2019冠状病毒病(COVID-19)可能会增加血栓栓塞和中风的风险。众多病例报告和回顾性队列研究已经发表,其中关于中风的COVID-19患者在年龄、合并症、治疗和预后方面具有不同特征。我们旨在描述COVID-19合并中风患者的发生率和临床特征。

方法

于2020年6月10日检索了PubMed和EMBASE,根据PRISMA指南通过回顾性横断面研究、病例系列/报告来调查COVID-19与中风。使用随机效应模型中的单组荟萃分析对特定研究的估计值进行合并。

结果

确定了10项回顾性队列研究和16项病例系列/报告,包括183例COVID-19合并中风患者。
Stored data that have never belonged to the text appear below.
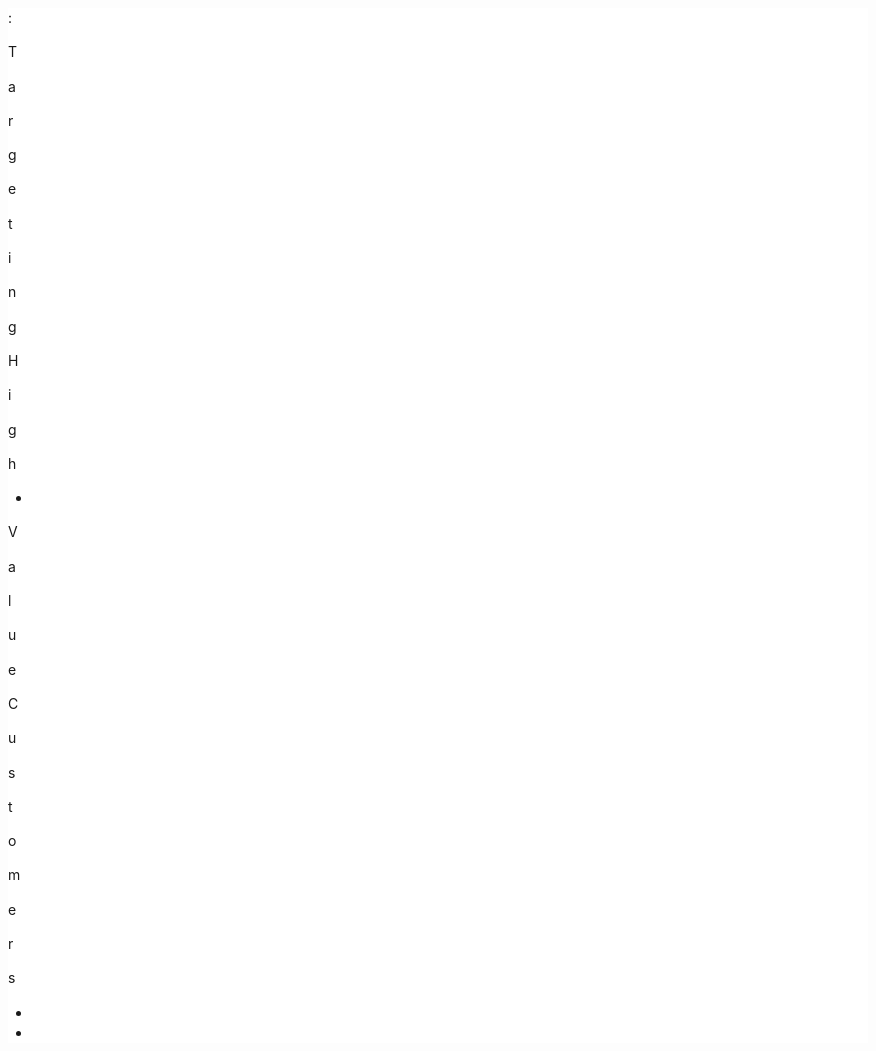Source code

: :

 

T

a

r

g

e

t

i

n

g

 

H

i

g

h

-

V

a

l

u

e

 

C

u

s

t

o

m

e

r

s

*

*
住院COVID-19患者中检测到中风的发生率为1.1%([95%置信区间(CI)]:[0.6 - 1.6],I² = 62.9%)。平均年龄为66.6岁([58.4 - 74.9],I² = 95.1%),男性占65.6%(61/93例患者)。从COVID-19症状出现到中风的平均天数为8.0天([4.1 - 11.9],p < 0.001,I² = 93.1%)。D-二聚体为3.3μg/mL([1.7 - 4.9],I² = 86.3%),隐源性中风作为病因最为常见,占50.7%([31.0 - 70.4],I² = 64.1%,39/71例患者)。病死率为44.2%([27.9 - 60.5],I² = 66.7%,40/100例患者)。

结论

本系统评价评估了COVID-19患者中风的发生率和临床特征。住院COVID-19患者中检测到中风的发生率为1.1%,且与老年和中风危险因素相关。频繁发生的隐源性中风和升高的D-二聚体水平支持COVID-19中血栓栓塞风险增加且死亡率高。需要进一步研究以阐明COVID-19中中风的病理生理学和预后,从而为该人群提供最有效的治疗。